2. The method of claim 1, wherein adding a non-nullable virtual tagging column to the right original database table comprises inserting a constant integer value having a first value upon the left outer join or the right outer join operation finding a match and inserting a null entry upon the left outer join or the right outer join operation not finding a match.

3. The method of claim 1, wherein the virtual tagging column added to the right original database table is a part of the query results in the created materialized view.

4. The method of claim 1, further comprising the one or more processors storing the created materialized view with a materialized view query definition and the query results by executing the materialized view query definition.

5. The method of claim 1, wherein creating the materialized view comprises creating the materialized view using one of a left outer join and a right outer join of the left original database table and the right original database table with no restrictions on primary key, non-nullability of column values, and a join condition.

6. The method of claim 1, wherein one of the left original database table and the right original database table contains at least one duplicate entry, further comprising:

harmonizing, with the one or more processors, the one of the left original database table and the right original database table using a “group by” operation to remove the at least one duplicate entry; and

creating, with the one or more processors, a second materialized view using the query definition and query results of the joined database table with the harmonized original database table.

7. The method of claim 1, further comprising optimizing an inner join query using materialized views including one of the left outer join of the left original database table and the right original database table and the right outer join of the right original database table and the left original database table, by:

retrieving, with the one or more processors, a query definition in the materialized view including one of the left outer join of the left original database table and the right original database table and the right outer join of the right original database table and the left original database table with the non-nullable virtual tagging column added to the right original database table with the value indicating whether the null entry came from an original database table or has been inserted to indicate that the row or column value does not exist as a result of the left outer join or right outer join operation, wherein the right original database table is a null-producing operand of one of the left outer join and the right outer join;

determining, with the one or more processors, whether a query result of the inner join is subsumed by the materialized view query definition; and

returning, with the one or more processors, the inner join query result by retrieving a query result of the materialized view and by filtering all generated null rows from the query result of the materialized view.

8. The method of claim 7, further comprising the one or more processors matching database tables in the inner join query against database tables in the materialized view query definition.

9. The method of claim 7, further comprising the one or more processors matching a join condition in the inner join query as a subset of a join condition in the materialized view query definition.

10. The method of claim 7, wherein filtering null rows from the query result of the materialized view comprises adding a predicate “COL IS NOT NULL”, where COL is a column of the added non-nullable virtual tagging column in the materialized view query definition.

11. The method of claim 7, further comprising the one or more processors matching and optimizing outer join queries against materialized views including a left outer join of one of the left original database table and the right original database table with no restrictions on primary key, non-nullability and a join condition.
_ _ _ _
Reproduce the passage of the materialized view claims above between "4. The method" and "executing the materialized view query definition.", inclusive.
_ _ _ _
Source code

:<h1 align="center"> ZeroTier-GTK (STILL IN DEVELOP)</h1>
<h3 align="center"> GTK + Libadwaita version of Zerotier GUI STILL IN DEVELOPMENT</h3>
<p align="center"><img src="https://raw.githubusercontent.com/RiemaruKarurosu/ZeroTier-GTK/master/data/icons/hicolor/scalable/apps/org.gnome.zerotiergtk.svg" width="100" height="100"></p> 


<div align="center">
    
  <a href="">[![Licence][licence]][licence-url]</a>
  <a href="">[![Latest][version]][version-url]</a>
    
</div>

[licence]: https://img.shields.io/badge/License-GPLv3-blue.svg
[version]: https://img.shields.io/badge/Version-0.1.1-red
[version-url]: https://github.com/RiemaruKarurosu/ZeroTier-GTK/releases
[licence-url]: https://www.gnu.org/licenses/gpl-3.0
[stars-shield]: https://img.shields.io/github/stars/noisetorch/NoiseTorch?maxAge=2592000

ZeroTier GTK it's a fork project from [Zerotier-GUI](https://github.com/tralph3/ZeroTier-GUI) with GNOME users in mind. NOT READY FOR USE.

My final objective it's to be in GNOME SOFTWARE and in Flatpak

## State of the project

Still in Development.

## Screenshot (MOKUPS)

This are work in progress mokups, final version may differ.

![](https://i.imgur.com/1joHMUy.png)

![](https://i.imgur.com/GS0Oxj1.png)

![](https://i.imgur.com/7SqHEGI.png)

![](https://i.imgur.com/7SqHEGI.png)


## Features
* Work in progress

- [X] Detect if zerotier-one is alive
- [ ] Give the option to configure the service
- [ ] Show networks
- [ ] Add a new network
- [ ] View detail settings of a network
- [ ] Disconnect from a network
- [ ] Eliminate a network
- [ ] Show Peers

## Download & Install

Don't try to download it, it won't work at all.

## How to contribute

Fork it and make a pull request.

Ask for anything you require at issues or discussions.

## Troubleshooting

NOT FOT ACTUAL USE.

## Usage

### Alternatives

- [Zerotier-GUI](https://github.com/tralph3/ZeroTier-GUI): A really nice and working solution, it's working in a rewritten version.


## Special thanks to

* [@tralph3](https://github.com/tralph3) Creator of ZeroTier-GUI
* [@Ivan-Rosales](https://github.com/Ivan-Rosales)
_ _ _ _
Answer below:
4. The method of claim 1, further comprising the one or more processors storing the created materialized view with a materialized view query definition and the query results by executing the materialized view query definition.